Division of Cardiac Surgery, CardioVascular Center, Tufts Medical Center, Boston, Massachusetts, USA.
Division of Anesthesiology and Perioperative Medicine, Division of Cardiac Surgery, CardioVascular Center, Tufts Medical Center, Boston, Massachusetts, USA.
J Card Surg. 2021 Dec;36(12):4783-4785. doi: 10.1111/jocs.16038. Epub 2021 Oct 1.
Acute decompensated heart failure in patients with coronavirus disease 2019 (COVID-19) is becoming increasingly common.
In this case report, we describe the successful use of an Impella 5.5 (Abiomed) to treat cardiogenic shock refractory to inotropic therapy.
MATERIALS & METHODS: Transthoracic and transesophageal echocardiography confirmed severely diminished left ventricular ejection fraction and a reverse-transcription polymerase chain reaction test revealed that the patient was COVID-19 positive during his hospital admission.
Following initiation of inotropic therapy, we placed an Impella 5.5 for further cardiac support. The patient's LVEF and cardiac index improved after 21 days on the Impella 5.5 and was maintained following explant.

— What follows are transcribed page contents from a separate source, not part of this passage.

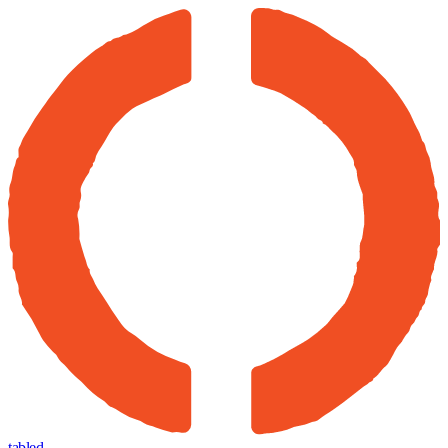
tabled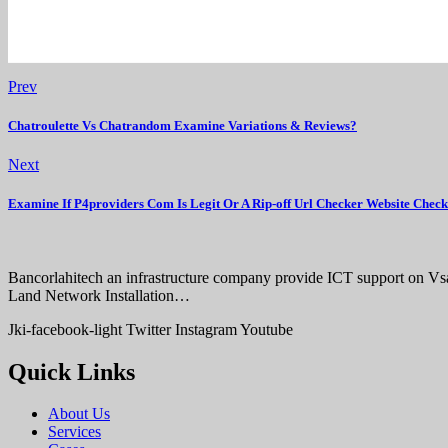
Prev
Chatroulette Vs Chatrandom Examine Variations & Reviews?
Next
Examine If P4providers Com Is Legit Or A Rip-off Url Checker Website Chec
Bancorlahitech an infrastructure company provide ICT support on V
Land Network Installation…
Jki-facebook-light
Twitter
Instagram
Youtube
Quick Links
About Us
Services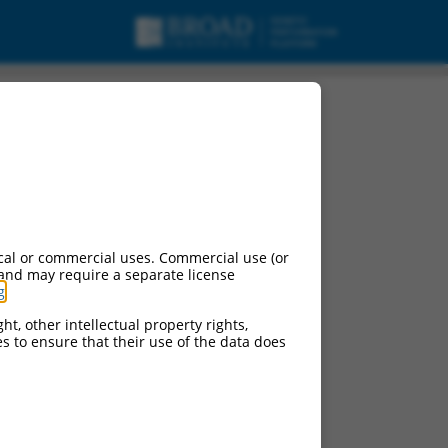
cal or commercial uses. Commercial use (or
 and may require a separate license
g
.
ht, other intellectual property rights,
ces to ensure that their use of the data does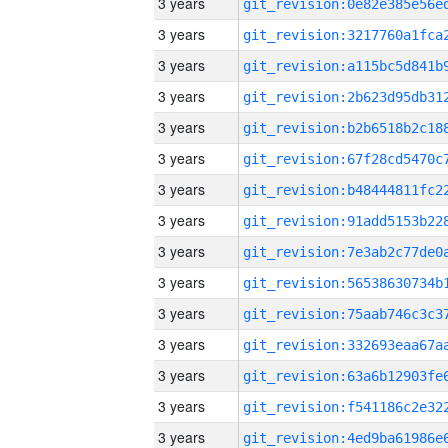
3 years
3 years
3 years
3 years
3 years
3 years
3 years
3 years
3 years
3 years
3 years
3 years
3 years
3 years
3 years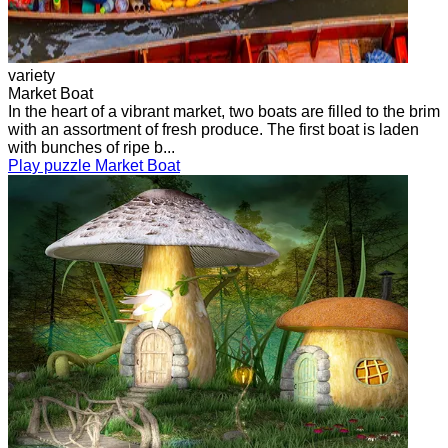
variety
Market Boat
In the heart of a vibrant market, two boats are filled to the brim
with an assortment of fresh produce. The first boat is laden
with bunches of ripe b...
Play puzzle Market Boat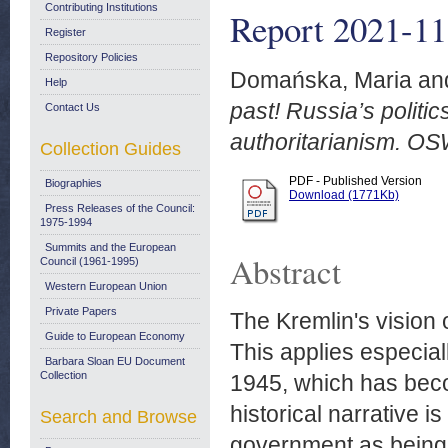
Contributing Institutions
Report 2021-11
Register
Repository Policies
Domańska, Maria
an
Help
past! Russia’s politic
Contact Us
authoritarianism. O
Collection Guides
PDF - Published Version
Biographies
Download (1771Kb)
Press Releases of the Council:
1975-1994
Summits and the European
Abstract
Council (1961-1995)
Western European Union
Private Papers
The Kremlin's vision 
Guide to European Economy
This applies especial
Barbara Sloan EU Document
Collection
1945, which has beco
historical narrative i
Search and Browse
government as being 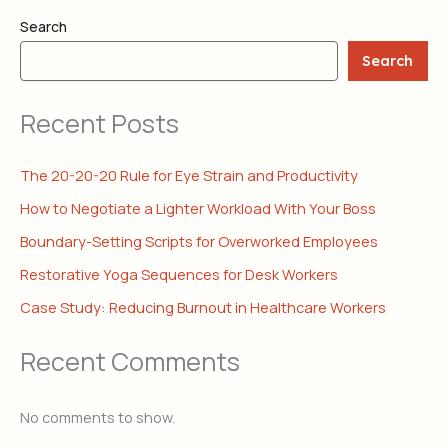
Search
Search
Recent Posts
The 20-20-20 Rule for Eye Strain and Productivity
How to Negotiate a Lighter Workload With Your Boss
Boundary-Setting Scripts for Overworked Employees
Restorative Yoga Sequences for Desk Workers
Case Study: Reducing Burnout in Healthcare Workers
Recent Comments
No comments to show.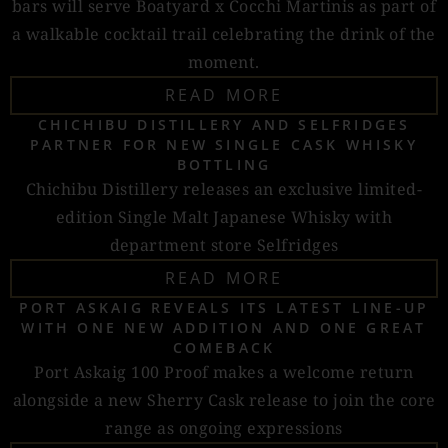
bars will serve Boatyard x Cocchi Martinis as part of
a walkable cocktail trail celebrating the drink of the
moment.
READ MORE
CHICHIBU DISTILLERY AND SELFRIDGES
PARTNER FOR NEW SINGLE CASK WHISKY
BOTTLING
Chichibu Distillery releases an exclusive limited-
edition Single Malt Japanese Whisky with
department store Selfridges
READ MORE
PORT ASKAIG REVEALS ITS LATEST LINE-UP
WITH ONE NEW ADDITION AND ONE GREAT
COMEBACK
Port Askaig 100 Proof makes a welcome return
alongside a new Sherry Cask release to join the core
range as ongoing expressions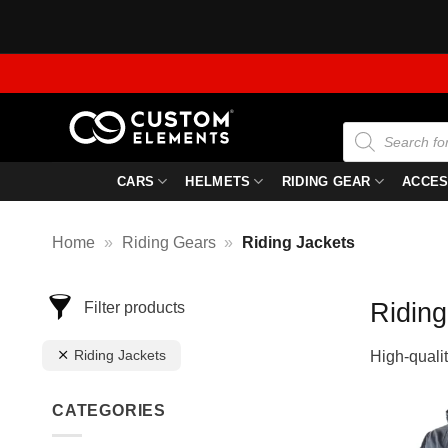
Skip
to
content
Products
search
CARS
HELMETS
RIDING GEAR
ACCES
Home
»
Riding Gears
»
Riding Jackets
Riding
Filter products
Riding Jackets
High-qualit
CATEGORIES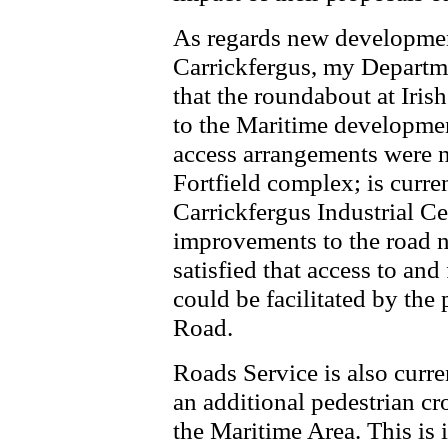
As regards new developmen
Carrickfergus, my Departm
that the roundabout at Iris
to the Maritime development
access arrangements were no
Fortfield complex; is curre
Carrickfergus Industrial C
improvements to the road n
satisfied that access to an
could be facilitated by the 
Road.
Roads Service is also curre
an additional pedestrian cr
the Maritime Area. This is 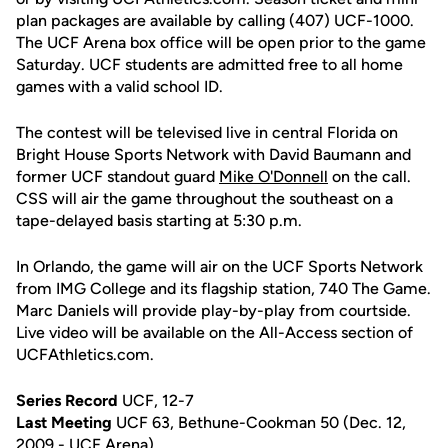
plan packages are available by calling (407) UCF-1000.
The UCF Arena box office will be open prior to the game
Saturday. UCF students are admitted free to all home
games with a valid school ID.
The contest will be televised live in central Florida on
Bright House Sports Network with David Baumann and
former UCF standout guard
Mike O'Donnell
on the call.
CSS will air the game throughout the southeast on a
tape-delayed basis starting at 5:30 p.m.
In Orlando, the game will air on the UCF Sports Network
from IMG College and its flagship station, 740 The Game.
Marc Daniels will provide play-by-play from courtside.
Live video will be available on the All-Access section of
UCFAthletics.com.
Series Record
UCF, 12-7
Last Meeting
UCF 63, Bethune-Cookman 50 (Dec. 12,
2009 - UCF Arena)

DISCUSSION & CONCLUSION: The findings reported here demonstrate successful use of an Impella 5.5 to improve native heart function in refractory cardiogenic shock and further indicate its use as an option for those in acute decompensated heart failure who have tested positive for COVID-19 infection.
新型冠状病毒病 2019(COVID-19)患者的急性失代偿性心力衰竭越来越常见。

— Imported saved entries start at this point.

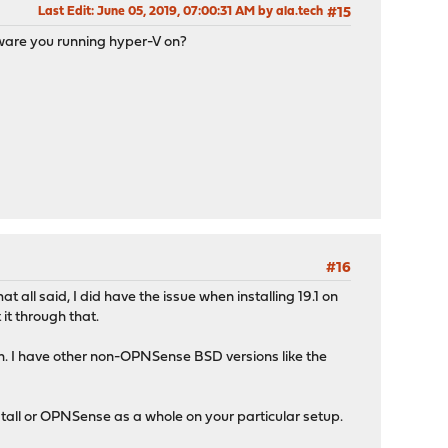
Last Edit
: June 05, 2019, 07:00:31 AM by ala.tech
#15
dware you running hyper-V on?
#16
all said, I did have the issue when installing 19.1 on
it through that.
gh. I have other non-OPNSense BSD versions like the
install or OPNSense as a whole on your particular setup.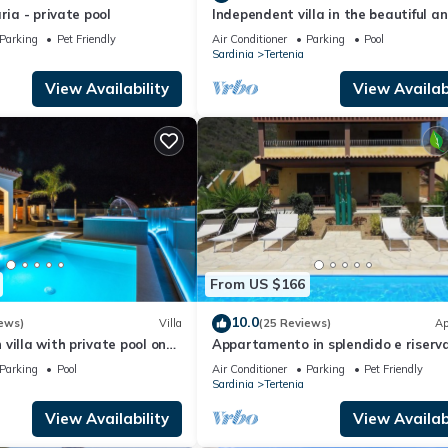
ria - private pool
Independent villa in the beautiful a
intimate village, marina of Tertenia
Parking
Pet Friendly
Air Conditioner
Parking
Pool
Sardinia
Tertenia
View Availability
View Availabi
From US $166
10.0
ews)
Villa
(25 Reviews)
Ap
villa with private pool on
Appartamento in splendido e riserv
ch in Sardinia
villaggio, marina di Tertenia
Parking
Pool
Air Conditioner
Parking
Pet Friendly
Sardinia
Tertenia
View Availability
View Availabi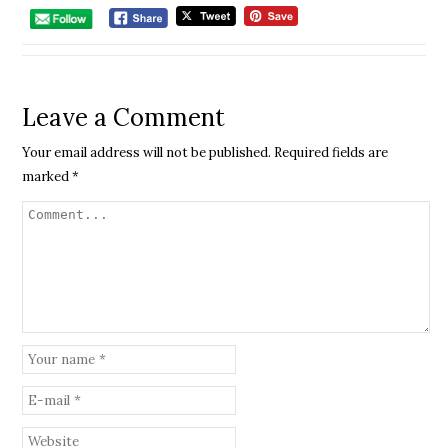
Leave a Comment
Your email address will not be published.
Required fields are
marked
*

在本病例报告中,我们描述了使用 Impella 5.5(Abiomed)成功治疗对正性肌力治疗无反应的心源性休克。
经胸超声心动图和经食管超声心动图证实左心室射血分数严重降低,逆转录聚合酶链反应检测显示患者在住院期间 COVID-19 检测呈阳性。
在开始正性肌力治疗后,我们放置了 Impella 5.5 以提供进一步的心脏支持。在 Impella 5.5 上治疗 21 天后,患者的 LVEF 和心指数得到改善,在取出后得以维持。
这里报告的结果表明,成功使用 Impella 5.5 改善了难治性心源性休克的原生心脏功能,并进一步表明其可作为 COVID-19 感染检测呈阳性的急性失代偿性心力衰竭患者的一种选择。